> _Activity_: Looking at the entries below, state how many lines contain the word "pixels". Give the number alone.

> _Entries supplied_:

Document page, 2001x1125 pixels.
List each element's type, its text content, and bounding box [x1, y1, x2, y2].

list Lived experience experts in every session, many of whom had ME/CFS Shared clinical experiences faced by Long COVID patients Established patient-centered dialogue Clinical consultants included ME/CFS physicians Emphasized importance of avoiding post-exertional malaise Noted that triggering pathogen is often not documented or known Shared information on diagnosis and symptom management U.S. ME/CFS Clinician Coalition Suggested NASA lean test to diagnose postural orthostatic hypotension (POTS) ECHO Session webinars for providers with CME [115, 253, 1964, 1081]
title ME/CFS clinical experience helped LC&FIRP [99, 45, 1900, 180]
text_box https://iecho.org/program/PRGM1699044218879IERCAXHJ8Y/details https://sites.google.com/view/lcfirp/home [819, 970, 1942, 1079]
---
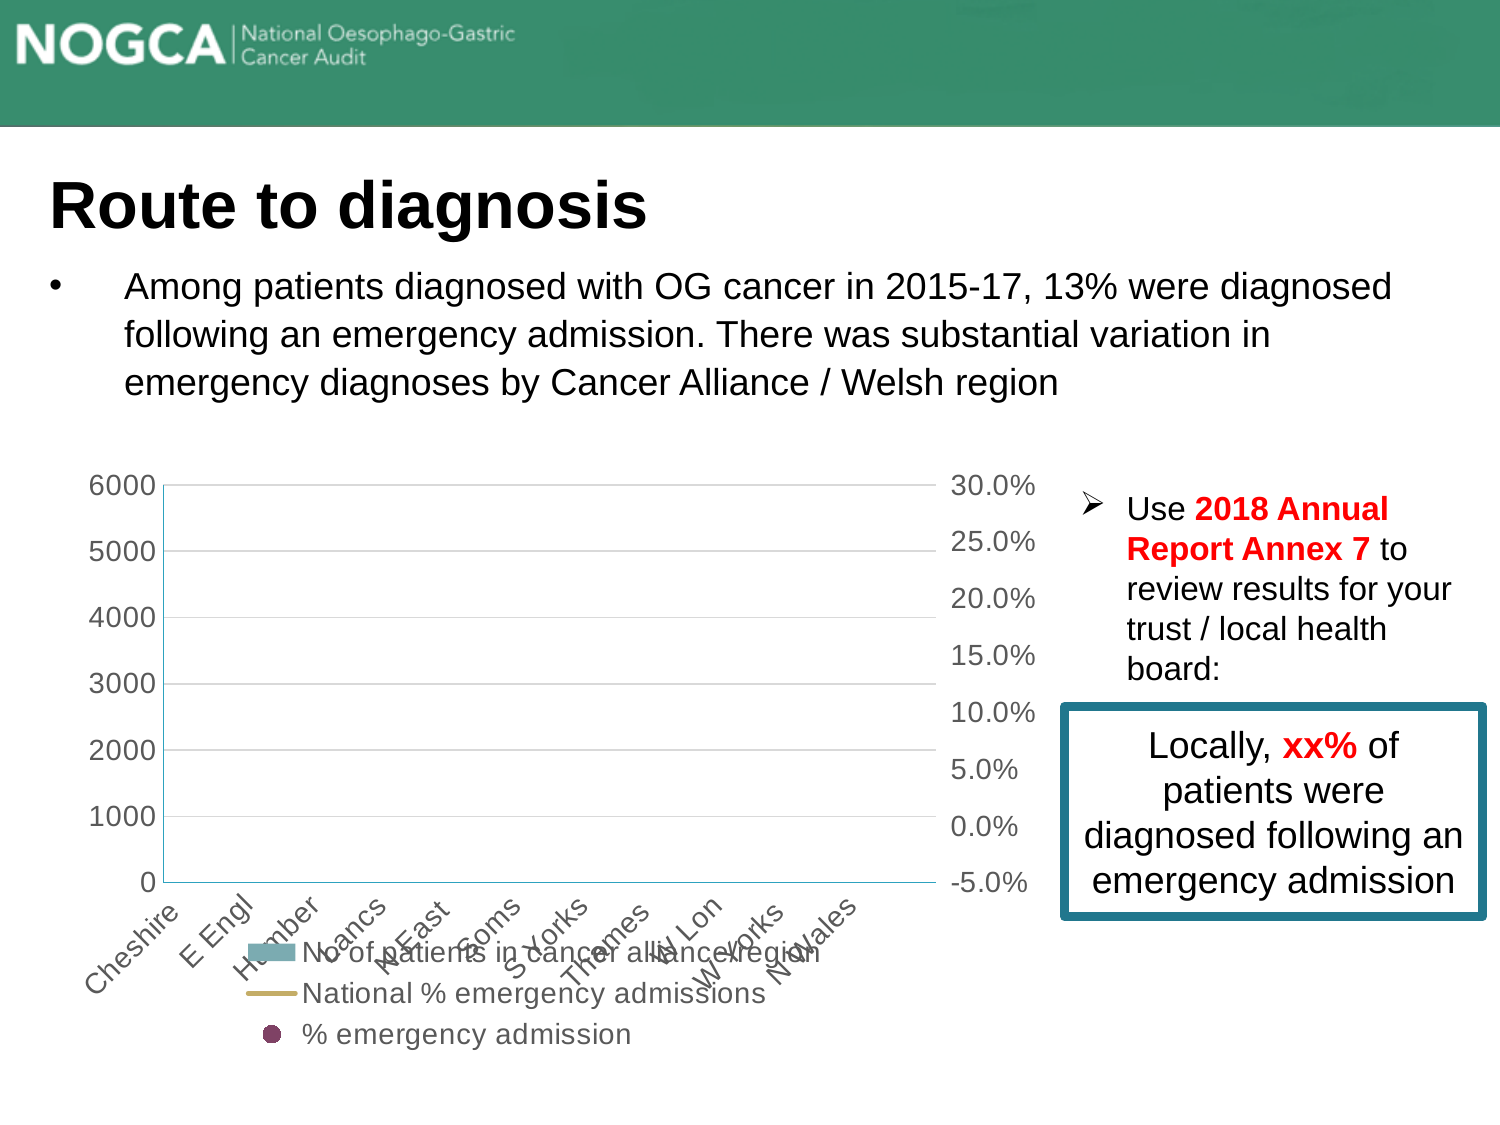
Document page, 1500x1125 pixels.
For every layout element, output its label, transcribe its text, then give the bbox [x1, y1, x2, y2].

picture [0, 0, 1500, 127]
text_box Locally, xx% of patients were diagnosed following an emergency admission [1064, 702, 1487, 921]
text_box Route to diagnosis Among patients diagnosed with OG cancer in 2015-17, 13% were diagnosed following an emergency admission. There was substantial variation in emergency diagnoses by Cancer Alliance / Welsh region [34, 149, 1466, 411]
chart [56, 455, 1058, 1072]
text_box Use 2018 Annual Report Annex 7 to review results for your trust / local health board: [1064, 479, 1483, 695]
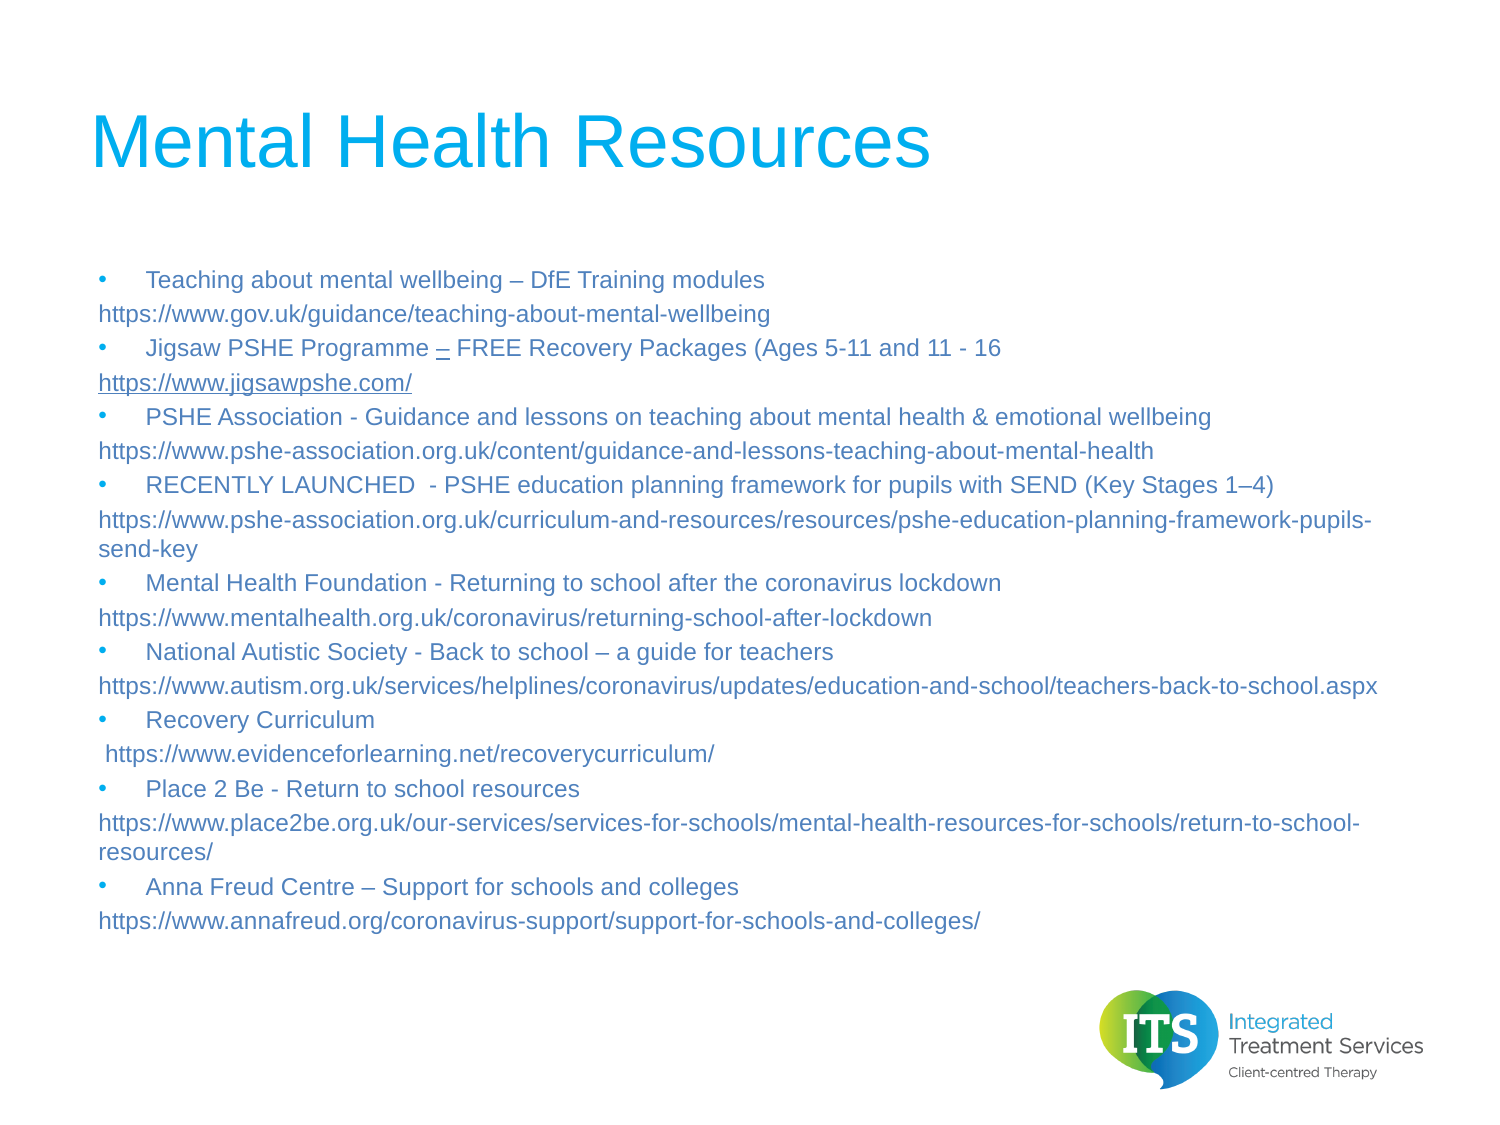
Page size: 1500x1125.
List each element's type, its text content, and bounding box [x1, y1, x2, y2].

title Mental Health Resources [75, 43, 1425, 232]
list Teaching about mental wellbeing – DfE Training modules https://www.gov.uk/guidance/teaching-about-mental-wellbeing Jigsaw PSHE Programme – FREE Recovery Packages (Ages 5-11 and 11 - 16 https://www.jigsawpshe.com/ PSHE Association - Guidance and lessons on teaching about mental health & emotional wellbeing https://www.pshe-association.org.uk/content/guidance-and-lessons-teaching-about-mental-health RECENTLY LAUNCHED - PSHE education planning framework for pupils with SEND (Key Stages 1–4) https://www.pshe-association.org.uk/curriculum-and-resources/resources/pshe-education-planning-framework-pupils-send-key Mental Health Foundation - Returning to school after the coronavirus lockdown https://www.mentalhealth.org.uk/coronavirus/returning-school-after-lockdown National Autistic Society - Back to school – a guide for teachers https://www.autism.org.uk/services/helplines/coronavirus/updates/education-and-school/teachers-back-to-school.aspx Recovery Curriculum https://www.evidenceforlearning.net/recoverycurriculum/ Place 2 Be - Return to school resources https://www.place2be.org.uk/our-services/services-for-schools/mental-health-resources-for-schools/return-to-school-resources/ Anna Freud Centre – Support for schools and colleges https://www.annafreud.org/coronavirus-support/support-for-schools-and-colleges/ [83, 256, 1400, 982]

> _Response_: 2